_Work required_: Which lines in the material below contain the string "REMOVE"? Case matters. Copy out each matching line.

_Excerpted records_:
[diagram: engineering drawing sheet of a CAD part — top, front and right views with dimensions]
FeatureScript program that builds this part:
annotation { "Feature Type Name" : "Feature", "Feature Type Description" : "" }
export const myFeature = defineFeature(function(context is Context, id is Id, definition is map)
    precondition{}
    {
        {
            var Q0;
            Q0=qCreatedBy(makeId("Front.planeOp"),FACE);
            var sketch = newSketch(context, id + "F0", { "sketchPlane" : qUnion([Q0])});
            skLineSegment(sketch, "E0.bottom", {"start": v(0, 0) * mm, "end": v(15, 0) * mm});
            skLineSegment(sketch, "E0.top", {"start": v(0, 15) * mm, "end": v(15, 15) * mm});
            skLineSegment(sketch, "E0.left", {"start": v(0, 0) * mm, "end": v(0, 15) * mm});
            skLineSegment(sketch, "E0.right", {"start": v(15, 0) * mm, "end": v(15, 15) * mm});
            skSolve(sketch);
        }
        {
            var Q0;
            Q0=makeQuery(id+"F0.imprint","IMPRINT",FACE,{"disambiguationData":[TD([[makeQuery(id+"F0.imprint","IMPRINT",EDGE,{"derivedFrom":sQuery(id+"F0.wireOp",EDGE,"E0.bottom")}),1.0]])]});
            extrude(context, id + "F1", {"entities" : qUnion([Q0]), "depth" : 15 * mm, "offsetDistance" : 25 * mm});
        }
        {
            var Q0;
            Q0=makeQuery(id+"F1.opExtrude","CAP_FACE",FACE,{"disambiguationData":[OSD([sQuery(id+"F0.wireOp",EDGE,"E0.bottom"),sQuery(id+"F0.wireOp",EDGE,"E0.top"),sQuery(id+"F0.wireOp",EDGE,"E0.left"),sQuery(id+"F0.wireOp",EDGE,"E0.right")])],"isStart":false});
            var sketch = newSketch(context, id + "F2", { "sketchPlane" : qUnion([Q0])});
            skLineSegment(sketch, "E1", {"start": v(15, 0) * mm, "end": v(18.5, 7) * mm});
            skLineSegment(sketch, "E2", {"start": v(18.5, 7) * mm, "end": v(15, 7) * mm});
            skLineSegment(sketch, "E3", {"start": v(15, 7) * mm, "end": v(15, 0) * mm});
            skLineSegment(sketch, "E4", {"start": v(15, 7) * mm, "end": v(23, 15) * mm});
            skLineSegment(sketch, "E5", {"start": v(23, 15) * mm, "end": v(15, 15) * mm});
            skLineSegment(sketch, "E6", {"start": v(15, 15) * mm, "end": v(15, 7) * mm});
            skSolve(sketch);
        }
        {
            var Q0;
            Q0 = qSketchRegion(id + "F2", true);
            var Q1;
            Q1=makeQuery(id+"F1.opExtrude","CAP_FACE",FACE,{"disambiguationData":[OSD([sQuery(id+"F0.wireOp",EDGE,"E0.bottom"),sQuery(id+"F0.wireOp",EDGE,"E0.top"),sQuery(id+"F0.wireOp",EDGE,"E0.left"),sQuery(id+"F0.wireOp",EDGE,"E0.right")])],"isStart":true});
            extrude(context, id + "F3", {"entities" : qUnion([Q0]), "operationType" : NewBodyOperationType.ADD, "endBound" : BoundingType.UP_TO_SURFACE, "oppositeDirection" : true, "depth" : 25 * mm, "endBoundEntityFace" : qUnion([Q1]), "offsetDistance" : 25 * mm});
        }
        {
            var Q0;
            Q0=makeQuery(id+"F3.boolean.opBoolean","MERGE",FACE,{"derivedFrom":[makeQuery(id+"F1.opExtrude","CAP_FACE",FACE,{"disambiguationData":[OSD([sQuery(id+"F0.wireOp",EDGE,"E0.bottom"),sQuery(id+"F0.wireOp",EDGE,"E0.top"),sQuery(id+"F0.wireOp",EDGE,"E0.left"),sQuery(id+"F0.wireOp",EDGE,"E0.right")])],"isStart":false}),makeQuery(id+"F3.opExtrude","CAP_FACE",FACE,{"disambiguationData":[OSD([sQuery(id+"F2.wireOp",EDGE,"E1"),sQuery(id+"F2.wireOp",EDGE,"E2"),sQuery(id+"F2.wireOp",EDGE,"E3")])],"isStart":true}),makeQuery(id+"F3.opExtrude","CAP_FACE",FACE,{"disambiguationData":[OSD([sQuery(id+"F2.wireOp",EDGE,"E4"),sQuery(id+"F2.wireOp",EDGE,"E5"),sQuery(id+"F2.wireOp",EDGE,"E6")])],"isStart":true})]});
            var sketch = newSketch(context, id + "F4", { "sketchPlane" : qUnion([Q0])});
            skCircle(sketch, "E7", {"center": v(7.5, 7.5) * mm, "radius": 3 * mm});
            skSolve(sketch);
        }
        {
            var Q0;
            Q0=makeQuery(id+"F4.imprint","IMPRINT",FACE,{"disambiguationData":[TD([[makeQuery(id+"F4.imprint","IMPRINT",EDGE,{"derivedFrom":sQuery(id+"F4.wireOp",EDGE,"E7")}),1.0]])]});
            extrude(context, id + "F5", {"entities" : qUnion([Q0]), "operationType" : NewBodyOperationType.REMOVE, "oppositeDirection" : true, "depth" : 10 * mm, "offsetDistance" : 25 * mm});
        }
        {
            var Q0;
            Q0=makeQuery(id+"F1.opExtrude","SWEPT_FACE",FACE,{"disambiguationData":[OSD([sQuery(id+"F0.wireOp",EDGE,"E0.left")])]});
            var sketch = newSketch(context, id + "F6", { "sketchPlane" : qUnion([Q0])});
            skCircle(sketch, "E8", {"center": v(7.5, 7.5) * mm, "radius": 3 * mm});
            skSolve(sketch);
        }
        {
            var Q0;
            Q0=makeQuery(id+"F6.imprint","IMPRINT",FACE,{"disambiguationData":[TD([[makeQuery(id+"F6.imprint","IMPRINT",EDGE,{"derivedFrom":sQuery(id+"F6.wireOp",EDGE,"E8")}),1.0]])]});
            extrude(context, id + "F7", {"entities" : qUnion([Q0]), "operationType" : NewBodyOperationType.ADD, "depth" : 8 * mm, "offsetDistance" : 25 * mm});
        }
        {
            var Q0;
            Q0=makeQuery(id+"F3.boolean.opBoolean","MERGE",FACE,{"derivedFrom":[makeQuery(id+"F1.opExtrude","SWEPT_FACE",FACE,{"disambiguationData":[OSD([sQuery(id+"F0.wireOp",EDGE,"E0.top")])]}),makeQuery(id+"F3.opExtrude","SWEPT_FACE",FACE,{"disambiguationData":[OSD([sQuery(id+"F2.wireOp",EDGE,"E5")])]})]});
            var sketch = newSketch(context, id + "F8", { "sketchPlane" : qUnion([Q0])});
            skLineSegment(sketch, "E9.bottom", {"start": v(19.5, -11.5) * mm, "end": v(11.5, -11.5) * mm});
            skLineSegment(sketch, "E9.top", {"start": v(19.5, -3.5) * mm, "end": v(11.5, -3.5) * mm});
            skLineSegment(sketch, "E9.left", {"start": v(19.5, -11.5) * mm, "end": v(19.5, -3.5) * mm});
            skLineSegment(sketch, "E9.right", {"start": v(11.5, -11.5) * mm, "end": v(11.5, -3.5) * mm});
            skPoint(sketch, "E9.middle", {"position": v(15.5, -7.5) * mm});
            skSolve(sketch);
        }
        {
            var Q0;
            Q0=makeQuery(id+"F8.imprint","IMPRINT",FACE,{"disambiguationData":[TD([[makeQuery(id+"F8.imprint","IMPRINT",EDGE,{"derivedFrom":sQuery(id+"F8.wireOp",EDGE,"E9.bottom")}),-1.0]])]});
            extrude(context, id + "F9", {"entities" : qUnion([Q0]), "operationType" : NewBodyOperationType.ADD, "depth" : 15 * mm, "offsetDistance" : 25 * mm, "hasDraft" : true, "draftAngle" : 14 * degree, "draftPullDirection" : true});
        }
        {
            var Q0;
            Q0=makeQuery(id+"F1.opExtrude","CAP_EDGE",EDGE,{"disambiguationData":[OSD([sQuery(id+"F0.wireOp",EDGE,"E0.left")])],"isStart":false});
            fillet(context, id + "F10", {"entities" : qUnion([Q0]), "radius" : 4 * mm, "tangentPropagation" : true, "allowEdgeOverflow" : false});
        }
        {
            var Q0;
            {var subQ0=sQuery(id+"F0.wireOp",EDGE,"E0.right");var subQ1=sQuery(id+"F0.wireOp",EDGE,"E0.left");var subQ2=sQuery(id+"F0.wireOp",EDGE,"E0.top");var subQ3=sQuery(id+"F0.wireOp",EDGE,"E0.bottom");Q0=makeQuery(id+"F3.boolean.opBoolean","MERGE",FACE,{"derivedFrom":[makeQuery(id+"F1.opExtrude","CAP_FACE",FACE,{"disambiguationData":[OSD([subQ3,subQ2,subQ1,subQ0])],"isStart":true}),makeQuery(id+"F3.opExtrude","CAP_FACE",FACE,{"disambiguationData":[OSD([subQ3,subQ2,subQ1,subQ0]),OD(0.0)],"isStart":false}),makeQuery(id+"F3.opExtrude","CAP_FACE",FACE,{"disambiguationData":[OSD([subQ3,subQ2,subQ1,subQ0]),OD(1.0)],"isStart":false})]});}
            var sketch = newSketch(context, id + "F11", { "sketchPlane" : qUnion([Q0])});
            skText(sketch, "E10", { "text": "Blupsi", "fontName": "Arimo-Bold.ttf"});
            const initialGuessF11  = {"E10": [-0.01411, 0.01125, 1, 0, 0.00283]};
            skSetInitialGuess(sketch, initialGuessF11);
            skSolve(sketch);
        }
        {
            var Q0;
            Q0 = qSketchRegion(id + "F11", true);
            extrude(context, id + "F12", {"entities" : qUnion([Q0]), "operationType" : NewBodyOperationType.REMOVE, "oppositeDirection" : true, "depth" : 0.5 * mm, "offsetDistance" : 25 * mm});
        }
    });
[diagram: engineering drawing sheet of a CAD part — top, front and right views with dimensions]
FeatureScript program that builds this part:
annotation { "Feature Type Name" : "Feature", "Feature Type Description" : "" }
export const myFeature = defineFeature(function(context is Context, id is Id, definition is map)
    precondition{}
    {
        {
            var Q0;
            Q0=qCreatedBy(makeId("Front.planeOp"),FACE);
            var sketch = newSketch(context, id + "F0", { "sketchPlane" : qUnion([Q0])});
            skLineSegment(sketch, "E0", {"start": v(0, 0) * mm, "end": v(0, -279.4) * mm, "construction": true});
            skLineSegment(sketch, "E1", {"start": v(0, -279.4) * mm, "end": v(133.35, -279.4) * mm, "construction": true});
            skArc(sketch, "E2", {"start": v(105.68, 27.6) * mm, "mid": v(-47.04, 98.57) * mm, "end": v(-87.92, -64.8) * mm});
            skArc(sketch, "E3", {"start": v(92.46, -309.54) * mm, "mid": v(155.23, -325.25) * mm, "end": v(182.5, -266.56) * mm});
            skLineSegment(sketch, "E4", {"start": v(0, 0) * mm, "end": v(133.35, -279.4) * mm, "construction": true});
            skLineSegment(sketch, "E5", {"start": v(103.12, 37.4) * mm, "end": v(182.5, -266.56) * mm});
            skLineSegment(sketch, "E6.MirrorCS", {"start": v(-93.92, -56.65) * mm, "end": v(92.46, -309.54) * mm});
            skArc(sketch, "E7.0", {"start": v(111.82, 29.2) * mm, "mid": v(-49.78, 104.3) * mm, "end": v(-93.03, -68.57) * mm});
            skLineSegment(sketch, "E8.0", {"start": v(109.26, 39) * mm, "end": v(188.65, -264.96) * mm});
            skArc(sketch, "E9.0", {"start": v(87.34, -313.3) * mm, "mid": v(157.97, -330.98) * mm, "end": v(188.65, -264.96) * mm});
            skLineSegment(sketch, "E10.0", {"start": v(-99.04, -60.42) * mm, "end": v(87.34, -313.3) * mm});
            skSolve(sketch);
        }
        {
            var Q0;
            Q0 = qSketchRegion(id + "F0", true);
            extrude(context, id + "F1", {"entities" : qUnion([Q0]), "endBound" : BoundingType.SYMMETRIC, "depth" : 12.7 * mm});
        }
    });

_Result_:
            extrude(context, id + "F5", {"entities" : qUnion([Q0]), "operationType" : NewBodyOperationType.REMOVE, "oppositeDirection" : true, "depth" : 10 * mm, "offsetDistance" : 25 * mm});
            extrude(context, id + "F12", {"entities" : qUnion([Q0]), "operationType" : NewBodyOperationType.REMOVE, "oppositeDirection" : true, "depth" : 0.5 * mm, "offsetDistance" : 25 * mm});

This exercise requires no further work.